• Work to be completed
Convert the stretch of rows below, from the line that contains "TT-3061-5 vs TT-3061-3" through the end of the rows, into a JSON list of strings with one string per line and blank lines omitted.

=======

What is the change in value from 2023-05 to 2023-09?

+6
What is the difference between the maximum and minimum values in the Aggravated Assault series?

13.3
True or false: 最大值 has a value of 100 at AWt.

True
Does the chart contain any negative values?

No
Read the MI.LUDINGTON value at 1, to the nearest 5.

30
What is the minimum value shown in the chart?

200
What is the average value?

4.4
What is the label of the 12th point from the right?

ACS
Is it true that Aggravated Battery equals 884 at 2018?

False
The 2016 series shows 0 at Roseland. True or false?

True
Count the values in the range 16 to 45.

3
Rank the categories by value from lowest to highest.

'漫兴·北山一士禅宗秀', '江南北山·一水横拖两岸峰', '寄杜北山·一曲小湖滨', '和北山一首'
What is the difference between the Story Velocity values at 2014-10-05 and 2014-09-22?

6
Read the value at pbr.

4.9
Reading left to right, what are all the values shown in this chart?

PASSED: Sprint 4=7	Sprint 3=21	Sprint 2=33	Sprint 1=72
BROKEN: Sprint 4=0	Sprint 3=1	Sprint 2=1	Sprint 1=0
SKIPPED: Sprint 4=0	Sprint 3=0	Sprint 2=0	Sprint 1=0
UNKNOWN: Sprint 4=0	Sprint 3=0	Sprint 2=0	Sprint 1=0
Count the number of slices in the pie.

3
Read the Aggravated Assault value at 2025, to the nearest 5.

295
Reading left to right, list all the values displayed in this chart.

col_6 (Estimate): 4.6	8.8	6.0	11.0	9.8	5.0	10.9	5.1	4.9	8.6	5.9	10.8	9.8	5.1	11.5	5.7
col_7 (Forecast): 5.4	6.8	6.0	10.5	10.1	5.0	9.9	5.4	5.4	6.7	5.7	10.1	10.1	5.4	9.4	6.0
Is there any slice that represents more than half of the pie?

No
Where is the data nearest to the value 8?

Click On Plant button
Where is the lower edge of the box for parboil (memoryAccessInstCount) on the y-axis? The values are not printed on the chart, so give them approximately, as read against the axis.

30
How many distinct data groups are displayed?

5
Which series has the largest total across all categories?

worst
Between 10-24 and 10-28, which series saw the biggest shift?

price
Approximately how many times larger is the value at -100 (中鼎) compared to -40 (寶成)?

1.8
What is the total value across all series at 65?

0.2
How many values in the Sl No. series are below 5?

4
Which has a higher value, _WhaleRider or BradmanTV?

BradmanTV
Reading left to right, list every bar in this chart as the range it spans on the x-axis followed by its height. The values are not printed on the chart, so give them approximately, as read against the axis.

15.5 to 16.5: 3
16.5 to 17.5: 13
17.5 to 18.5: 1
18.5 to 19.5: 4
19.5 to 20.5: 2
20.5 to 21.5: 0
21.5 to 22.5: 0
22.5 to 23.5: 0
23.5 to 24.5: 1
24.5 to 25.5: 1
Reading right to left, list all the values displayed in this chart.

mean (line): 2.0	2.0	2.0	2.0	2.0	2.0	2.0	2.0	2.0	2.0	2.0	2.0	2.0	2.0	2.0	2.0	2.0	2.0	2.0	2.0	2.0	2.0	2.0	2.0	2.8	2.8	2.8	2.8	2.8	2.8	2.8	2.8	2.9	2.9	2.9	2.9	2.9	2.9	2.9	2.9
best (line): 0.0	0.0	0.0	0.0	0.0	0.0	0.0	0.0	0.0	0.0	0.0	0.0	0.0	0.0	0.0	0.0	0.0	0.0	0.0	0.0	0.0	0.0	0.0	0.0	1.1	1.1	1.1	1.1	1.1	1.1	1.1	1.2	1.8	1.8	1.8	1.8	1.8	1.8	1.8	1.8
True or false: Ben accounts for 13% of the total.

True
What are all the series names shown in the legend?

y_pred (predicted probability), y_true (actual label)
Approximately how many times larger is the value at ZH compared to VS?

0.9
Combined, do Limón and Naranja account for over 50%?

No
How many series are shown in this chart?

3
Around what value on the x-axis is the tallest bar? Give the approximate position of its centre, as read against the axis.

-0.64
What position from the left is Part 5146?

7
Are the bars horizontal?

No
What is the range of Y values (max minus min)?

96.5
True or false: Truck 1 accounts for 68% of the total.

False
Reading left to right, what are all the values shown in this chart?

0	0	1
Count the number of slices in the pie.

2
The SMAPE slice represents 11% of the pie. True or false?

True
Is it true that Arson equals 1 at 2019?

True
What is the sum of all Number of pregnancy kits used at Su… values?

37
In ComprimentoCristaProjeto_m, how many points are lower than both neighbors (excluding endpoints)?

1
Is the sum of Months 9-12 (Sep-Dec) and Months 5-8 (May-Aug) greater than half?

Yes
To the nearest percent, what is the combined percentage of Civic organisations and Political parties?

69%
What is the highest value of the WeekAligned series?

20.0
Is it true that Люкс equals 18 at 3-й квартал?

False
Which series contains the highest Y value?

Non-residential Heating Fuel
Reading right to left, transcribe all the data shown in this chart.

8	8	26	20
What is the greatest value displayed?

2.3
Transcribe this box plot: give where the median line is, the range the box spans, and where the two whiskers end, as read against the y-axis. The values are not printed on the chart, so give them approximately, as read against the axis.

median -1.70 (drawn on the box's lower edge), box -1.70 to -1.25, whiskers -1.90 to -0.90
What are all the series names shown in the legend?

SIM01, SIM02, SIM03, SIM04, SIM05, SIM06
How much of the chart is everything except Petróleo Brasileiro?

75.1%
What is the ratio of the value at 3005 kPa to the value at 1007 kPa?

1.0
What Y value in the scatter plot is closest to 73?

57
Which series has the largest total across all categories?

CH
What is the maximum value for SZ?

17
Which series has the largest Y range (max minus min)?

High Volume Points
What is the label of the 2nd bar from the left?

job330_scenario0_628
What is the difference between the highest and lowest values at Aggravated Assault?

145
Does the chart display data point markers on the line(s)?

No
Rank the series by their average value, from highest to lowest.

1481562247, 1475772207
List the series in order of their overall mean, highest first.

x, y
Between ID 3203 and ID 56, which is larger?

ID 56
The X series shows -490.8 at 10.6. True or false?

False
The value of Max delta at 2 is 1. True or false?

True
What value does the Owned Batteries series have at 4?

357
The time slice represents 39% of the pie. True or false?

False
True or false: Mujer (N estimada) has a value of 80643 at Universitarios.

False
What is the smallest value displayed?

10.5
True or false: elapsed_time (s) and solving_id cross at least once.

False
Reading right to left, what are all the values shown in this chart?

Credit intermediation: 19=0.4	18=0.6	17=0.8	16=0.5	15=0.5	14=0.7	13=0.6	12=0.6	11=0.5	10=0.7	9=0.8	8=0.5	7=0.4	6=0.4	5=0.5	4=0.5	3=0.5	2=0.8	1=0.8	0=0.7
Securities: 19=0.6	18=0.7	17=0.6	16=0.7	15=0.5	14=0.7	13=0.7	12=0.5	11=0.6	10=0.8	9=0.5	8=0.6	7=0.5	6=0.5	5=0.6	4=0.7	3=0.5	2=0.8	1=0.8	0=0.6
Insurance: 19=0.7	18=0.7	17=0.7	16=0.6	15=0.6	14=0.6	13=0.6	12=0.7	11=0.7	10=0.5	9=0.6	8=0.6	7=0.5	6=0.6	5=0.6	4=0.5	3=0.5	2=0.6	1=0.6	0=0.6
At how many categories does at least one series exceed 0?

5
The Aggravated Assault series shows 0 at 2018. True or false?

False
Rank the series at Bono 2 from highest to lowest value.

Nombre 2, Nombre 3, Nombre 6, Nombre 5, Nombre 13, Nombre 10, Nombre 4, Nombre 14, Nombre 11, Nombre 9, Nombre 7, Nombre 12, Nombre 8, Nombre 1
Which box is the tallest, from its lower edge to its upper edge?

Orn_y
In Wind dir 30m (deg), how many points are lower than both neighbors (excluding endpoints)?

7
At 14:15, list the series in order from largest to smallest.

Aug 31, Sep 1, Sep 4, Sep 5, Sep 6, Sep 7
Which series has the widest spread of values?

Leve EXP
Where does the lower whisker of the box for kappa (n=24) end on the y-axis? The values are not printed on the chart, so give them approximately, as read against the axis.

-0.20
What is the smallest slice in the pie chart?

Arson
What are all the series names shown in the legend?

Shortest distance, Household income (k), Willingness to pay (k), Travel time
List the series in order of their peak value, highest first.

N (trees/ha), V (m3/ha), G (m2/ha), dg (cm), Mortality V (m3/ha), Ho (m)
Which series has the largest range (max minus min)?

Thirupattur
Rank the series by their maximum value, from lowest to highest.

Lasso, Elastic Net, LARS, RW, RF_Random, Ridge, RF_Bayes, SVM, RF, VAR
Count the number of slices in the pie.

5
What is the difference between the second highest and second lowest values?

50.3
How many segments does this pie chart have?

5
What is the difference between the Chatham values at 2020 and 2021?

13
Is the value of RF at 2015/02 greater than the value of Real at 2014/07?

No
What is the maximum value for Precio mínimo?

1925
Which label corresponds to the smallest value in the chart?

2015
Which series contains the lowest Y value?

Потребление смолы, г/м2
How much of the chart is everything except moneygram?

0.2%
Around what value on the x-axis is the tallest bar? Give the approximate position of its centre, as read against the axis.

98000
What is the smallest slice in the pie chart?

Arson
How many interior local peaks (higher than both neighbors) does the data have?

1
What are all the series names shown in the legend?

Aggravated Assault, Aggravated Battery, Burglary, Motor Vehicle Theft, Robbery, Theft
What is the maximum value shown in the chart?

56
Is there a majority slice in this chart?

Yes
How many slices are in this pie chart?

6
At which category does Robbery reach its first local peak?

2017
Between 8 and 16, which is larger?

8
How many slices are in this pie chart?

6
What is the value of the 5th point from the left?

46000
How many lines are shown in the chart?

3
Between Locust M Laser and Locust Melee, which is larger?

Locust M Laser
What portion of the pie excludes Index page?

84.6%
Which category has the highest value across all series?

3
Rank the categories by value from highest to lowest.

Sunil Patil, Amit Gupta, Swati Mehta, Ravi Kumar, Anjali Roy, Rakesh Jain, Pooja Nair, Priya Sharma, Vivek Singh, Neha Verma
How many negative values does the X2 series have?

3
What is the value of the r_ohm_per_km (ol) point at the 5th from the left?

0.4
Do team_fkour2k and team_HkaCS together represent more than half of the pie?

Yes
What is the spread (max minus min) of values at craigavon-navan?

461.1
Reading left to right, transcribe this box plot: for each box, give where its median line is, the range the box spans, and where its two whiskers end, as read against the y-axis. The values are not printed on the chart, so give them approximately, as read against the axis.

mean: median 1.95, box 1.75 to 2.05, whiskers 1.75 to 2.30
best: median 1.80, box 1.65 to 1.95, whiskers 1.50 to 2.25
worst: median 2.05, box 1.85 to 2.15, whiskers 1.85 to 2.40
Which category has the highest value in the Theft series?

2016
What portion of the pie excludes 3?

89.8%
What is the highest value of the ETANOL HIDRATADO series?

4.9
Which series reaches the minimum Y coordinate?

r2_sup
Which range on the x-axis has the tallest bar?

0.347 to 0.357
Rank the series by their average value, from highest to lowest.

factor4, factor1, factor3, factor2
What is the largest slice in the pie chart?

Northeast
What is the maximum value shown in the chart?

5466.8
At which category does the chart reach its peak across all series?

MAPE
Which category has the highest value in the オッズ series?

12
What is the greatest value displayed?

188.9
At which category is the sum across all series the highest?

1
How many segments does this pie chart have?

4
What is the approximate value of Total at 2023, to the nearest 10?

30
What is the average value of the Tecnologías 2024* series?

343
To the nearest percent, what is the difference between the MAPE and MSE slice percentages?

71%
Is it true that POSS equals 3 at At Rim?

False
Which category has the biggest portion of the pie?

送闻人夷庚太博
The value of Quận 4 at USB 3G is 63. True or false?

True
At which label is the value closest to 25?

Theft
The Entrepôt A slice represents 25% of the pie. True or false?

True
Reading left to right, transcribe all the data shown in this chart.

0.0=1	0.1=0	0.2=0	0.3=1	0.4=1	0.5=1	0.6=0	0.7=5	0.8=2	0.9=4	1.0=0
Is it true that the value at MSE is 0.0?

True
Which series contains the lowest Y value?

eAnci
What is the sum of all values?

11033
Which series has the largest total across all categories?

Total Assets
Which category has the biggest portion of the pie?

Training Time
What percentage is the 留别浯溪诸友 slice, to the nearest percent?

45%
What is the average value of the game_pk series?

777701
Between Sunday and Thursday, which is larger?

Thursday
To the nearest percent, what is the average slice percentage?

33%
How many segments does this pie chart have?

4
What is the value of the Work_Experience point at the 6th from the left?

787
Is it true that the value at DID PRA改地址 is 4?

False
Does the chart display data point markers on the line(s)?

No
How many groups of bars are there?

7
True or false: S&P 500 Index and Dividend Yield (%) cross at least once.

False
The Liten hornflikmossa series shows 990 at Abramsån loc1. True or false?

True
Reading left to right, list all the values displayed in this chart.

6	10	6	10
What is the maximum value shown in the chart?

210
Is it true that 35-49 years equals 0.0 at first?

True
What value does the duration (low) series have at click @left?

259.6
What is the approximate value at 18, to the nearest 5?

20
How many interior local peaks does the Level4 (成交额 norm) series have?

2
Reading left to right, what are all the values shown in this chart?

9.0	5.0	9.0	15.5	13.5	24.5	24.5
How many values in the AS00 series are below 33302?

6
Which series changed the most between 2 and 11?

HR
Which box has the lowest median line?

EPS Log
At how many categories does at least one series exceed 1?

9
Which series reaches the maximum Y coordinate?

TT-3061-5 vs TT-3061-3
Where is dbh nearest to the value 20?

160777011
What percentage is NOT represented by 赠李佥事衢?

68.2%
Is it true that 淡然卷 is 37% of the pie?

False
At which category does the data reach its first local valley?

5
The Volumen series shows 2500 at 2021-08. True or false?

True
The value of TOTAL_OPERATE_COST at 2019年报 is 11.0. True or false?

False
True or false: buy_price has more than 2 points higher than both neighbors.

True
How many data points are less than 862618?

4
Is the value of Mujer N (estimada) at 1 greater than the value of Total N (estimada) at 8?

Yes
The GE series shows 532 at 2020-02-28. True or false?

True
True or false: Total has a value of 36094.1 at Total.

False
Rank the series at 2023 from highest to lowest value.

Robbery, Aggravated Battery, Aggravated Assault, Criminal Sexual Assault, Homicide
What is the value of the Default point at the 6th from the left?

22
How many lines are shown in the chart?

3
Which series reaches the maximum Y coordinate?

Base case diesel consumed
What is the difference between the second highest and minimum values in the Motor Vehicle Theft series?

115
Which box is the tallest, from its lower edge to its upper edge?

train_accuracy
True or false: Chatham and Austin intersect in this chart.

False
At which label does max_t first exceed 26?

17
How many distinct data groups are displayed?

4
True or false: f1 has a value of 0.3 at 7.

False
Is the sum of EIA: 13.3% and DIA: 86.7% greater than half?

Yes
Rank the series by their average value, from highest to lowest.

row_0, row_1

=======

• Response area
[
  "TT-3061-5 vs TT-3061-3",
  "Where is dbh nearest to the value 20?",
  "160777011",
  "What percentage is NOT represented by 赠李佥事衢?",
  "68.2%",
  "Is it true that 淡然卷 is 37% of the pie?",
  "False",
  "At which category does the data reach its first local valley?",
  "5",
  "The Volumen series shows 2500 at 2021-08. True or false?",
  "True",
  "The value of TOTAL_OPERATE_COST at 2019年报 is 11.0. True or false?",
  "False",
  "True or false: buy_price has more than 2 points higher than both neighbors.",
  "True",
  "How many data points are less than 862618?",
  "4",
  "Is the value of Mujer N (estimada) at 1 greater than the value of Total N (estimada) at 8?",
  "Yes",
  "The GE series shows 532 at 2020-02-28. True or false?",
  "True",
  "True or false: Total has a value of 36094.1 at Total.",
  "False",
  "Rank the series at 2023 from highest to lowest value.",
  "Robbery, Aggravated Battery, Aggravated Assault, Criminal Sexual Assault, Homicide",
  "What is the value of the Default point at the 6th from the left?",
  "22",
  "How many lines are shown in the chart?",
  "3",
  "Which series reaches the maximum Y coordinate?",
  "Base case diesel consumed",
  "What is the difference between the second highest and minimum values in the Motor Vehicle Theft series?",
  "115",
  "Which box is the tallest, from its lower edge to its upper edge?",
  "train_accuracy",
  "True or false: Chatham and Austin intersect in this chart.",
  "False",
  "At which label does max_t first exceed 26?",
  "17",
  "How many distinct data groups are displayed?",
  "4",
  "True or false: f1 has a value of 0.3 at 7.",
  "False",
  "Is the sum of EIA: 13.3% and DIA: 86.7% greater than half?",
  "Yes",
  "Rank the series by their average value, from highest to lowest.",
  "row_0, row_1"
]